For a fuller accounting of the ‘The Crimes of Ariel Sharon’, read Alexander Cockburn’s article. But of all his murderous assaults against unarmed civilians, the Qibya massacre is the one that Sharon can never walk away from. Not to minimize Kerrey’s atrocity at Thanh Phong, but there was no “fog of war” alibi for Sharon at Qibya. His mission was to slaughter every villager and destroy the village.

These two atrocities, Qibya and Thanh Phong, are being treated quite differently by the New York Times and other mass media outlets. A full Sunday Magazine article was devoted to probing the allegations against ex-Senator Kerrey. Sulzberger’s crew collaborated with CBS ’60 minutes’ to ‘break’ the story to the American public. They went all the way to Vietnam, to the hamlet of Thanh Phong for eyewitness accounts from survivors. The advance publicity surrounding the release of the Kerrey story was akin to the release of a hot summer movie. It was a story that had gathered dust at the Washington Post and Newsweek for two years. When it finally hit the newsstands, it riveted the nation, for maybe a week. Then the story died. At the recent commencement at the New School; the New York Times reporter very delicately handled the subject of Thanh Phong. While some graduate students are organizing a ‘Dump Kerrey The Killer’ movement, and others refused to have him sign their diplomas, the vast majority have swallowed whole the ‘war crimes happen in the heat of battle’ argument. What these students should realize is that after the battle is over, when a soldier gets back to base, safe and sound, out of the fog, his actions in the field of battle are evaluated. Was he heroic or cowardly or useless? Did he contribute to the win or was he at fault for the loss? As an officer, did he take care of his men and meet the goals of the mission? Did he conduct himself as a soldier or did he go crazy and commit a war crime?

There is no shortage of documentation to assist in evaluating Kerrey’s performance in that distant Vietnamese hamlet, thirty years ago. A recent search on Google/Yahoo revealed that there are already 55,000 listing about ‘Thang Phong’. So, this is not likely to be a topic that disappears from Kerrey’s official biography, regardless of how much the ‘national’ press wants to put it back in the bottle. Enough Americans know about Kerrey’s atrocity to ban him from ever holding public office again. The amazing thing is that a similar search on Google/Yahoo ‘Qibya’ yielded less than 1000 entries, hardly any from the journalists who toil in the plantations of the mass media titans. Aside from the Alexander Cockburn article, the rest are ‘alternative’ news articles challenging the New York Times and the Washington Post to investigate Sharon’s savagery at Qibya and Sabra and Shatila.

INFORMATION GIVEN —
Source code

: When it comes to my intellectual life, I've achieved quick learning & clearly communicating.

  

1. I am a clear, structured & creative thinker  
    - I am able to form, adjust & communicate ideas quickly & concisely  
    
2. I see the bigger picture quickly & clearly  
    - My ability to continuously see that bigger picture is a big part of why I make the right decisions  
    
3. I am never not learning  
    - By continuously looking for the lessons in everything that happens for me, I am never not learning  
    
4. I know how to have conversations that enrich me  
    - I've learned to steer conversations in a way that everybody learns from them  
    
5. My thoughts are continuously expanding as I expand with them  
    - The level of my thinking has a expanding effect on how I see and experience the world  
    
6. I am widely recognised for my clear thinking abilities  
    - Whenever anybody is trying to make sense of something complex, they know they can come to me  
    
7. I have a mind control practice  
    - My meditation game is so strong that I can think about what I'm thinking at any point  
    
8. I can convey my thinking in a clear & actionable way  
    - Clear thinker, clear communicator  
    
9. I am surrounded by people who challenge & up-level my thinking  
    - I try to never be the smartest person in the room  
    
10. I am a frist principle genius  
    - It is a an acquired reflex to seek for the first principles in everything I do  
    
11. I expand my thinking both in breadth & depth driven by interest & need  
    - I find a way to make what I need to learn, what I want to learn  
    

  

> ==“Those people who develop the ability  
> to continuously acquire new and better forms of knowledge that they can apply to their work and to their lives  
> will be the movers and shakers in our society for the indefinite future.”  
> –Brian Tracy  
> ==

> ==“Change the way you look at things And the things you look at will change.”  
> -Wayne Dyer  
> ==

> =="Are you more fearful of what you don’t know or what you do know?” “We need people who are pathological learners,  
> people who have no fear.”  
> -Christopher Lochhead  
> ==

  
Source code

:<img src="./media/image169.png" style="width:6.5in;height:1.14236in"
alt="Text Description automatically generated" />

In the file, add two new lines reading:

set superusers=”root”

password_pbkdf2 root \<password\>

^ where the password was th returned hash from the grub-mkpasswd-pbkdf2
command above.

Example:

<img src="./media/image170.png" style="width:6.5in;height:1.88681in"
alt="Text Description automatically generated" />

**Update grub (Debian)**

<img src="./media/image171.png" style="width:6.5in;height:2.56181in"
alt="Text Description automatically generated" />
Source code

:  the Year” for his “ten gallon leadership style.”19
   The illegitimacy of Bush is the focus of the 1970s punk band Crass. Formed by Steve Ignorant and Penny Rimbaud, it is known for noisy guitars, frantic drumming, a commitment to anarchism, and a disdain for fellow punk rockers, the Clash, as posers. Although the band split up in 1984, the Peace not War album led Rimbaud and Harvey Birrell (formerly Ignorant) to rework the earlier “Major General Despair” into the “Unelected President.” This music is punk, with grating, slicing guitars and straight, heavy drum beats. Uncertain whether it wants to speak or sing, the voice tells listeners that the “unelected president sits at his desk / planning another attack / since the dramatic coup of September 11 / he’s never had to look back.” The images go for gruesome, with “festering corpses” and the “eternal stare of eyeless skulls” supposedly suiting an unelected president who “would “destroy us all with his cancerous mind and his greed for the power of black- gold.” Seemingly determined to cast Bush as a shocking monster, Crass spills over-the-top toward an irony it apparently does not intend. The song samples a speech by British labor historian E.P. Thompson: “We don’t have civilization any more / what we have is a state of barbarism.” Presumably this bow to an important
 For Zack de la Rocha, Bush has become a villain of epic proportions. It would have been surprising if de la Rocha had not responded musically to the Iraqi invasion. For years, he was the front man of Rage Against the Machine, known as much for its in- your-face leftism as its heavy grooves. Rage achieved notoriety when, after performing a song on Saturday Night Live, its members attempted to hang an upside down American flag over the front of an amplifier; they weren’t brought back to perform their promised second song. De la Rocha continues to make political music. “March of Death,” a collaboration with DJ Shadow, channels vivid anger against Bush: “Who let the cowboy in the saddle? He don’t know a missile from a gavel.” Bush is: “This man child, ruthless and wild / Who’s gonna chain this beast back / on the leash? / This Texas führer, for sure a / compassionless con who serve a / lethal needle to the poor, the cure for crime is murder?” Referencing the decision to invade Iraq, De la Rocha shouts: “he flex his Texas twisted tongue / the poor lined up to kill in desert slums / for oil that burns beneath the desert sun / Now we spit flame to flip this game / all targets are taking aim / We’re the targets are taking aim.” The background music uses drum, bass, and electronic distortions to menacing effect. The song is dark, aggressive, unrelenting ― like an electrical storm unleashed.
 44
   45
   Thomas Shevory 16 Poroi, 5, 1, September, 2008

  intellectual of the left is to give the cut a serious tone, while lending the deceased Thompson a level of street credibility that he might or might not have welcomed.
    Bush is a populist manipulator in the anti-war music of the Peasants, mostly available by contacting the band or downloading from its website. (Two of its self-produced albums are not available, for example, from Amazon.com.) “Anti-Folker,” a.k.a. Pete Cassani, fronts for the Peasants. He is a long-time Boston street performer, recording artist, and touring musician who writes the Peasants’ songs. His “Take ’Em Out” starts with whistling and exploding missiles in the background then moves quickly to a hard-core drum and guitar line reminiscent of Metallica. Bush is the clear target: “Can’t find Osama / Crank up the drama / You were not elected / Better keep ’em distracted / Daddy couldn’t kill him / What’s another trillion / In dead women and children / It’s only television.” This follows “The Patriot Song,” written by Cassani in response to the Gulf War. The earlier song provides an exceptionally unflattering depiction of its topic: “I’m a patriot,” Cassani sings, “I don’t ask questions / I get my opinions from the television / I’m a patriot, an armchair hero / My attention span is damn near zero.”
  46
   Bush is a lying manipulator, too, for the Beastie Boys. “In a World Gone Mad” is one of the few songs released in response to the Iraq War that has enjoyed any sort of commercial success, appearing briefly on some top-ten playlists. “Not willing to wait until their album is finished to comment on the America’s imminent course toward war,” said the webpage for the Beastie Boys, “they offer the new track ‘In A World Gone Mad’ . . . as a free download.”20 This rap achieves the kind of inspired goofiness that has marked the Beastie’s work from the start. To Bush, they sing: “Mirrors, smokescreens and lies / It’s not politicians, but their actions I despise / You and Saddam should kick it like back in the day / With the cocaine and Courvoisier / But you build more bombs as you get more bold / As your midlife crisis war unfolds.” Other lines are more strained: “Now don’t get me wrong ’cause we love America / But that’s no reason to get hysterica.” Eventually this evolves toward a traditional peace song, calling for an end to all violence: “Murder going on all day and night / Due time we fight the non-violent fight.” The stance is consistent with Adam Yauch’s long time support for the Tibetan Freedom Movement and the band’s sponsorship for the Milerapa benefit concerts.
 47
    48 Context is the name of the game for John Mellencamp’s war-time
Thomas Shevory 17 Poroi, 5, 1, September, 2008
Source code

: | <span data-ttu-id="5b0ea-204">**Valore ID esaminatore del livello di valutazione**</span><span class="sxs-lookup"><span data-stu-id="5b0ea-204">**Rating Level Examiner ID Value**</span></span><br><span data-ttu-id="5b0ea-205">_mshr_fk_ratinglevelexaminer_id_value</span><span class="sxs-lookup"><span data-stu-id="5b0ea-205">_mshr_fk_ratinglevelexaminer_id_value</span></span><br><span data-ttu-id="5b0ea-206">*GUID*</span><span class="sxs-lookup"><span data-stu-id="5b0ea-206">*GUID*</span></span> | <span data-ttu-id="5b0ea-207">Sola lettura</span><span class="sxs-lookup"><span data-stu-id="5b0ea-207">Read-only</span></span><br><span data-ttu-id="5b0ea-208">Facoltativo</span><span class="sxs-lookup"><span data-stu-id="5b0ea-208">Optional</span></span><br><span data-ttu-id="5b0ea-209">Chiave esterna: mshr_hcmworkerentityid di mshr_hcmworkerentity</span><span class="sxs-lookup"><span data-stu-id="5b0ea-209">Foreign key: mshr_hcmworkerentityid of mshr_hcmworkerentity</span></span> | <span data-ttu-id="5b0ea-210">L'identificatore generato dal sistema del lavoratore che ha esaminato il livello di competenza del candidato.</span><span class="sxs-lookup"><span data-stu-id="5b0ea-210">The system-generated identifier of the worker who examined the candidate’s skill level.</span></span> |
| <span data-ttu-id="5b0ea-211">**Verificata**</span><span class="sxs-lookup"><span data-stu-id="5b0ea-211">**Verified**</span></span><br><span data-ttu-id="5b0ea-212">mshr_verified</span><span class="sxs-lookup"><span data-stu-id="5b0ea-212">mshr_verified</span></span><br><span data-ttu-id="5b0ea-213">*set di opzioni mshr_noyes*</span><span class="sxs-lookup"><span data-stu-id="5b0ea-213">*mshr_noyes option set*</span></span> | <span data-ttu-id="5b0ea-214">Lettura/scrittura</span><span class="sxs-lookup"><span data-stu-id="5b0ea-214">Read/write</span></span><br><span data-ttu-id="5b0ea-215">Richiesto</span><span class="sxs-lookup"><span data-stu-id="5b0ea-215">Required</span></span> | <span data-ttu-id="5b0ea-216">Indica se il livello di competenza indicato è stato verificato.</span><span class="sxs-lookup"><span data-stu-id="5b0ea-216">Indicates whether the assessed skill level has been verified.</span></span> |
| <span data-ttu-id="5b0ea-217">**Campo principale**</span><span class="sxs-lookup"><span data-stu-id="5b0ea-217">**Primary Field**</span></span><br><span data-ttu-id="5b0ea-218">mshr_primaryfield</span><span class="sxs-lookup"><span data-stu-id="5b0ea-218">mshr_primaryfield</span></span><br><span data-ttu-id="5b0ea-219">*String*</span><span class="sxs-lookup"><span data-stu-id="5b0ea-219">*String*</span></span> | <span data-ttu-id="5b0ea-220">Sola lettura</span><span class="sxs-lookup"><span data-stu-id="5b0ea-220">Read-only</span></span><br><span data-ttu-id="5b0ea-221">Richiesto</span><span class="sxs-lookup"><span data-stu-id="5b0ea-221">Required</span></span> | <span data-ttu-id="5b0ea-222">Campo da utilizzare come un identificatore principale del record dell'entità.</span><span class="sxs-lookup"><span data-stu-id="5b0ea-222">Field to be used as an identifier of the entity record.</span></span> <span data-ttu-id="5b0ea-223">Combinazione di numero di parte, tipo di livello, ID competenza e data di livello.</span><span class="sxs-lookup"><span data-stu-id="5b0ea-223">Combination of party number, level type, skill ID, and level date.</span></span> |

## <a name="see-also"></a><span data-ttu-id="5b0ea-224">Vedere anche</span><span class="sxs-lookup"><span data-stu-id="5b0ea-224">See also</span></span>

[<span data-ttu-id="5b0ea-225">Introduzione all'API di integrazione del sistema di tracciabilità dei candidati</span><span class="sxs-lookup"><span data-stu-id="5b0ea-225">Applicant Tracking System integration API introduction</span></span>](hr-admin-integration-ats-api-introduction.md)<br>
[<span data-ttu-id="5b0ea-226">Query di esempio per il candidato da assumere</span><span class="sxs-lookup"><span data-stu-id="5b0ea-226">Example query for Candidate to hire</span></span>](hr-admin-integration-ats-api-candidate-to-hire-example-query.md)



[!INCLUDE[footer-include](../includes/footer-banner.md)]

ACTIVITY — Update the passage on Qibya and Thanh Phong from "There is no" through "Sabra and Shatila.", replacing "Google/Yahoo" with "Google" each time it appears.

RESULT FOR THIS EXERCISE —
There is no shortage of documentation to assist in evaluating Kerrey’s performance in that distant Vietnamese hamlet, thirty years ago. A recent search on Google revealed that there are already 55,000 listing about ‘Thang Phong’. So, this is not likely to be a topic that disappears from Kerrey’s official biography, regardless of how much the ‘national’ press wants to put it back in the bottle. Enough Americans know about Kerrey’s atrocity to ban him from ever holding public office again. The amazing thing is that a similar search on Google ‘Qibya’ yielded less than 1000 entries, hardly any from the journalists who toil in the plantations of the mass media titans. Aside from the Alexander Cockburn article, the rest are ‘alternative’ news articles challenging the New York Times and the Washington Post to investigate Sharon’s savagery at Qibya and Sabra and Shatila.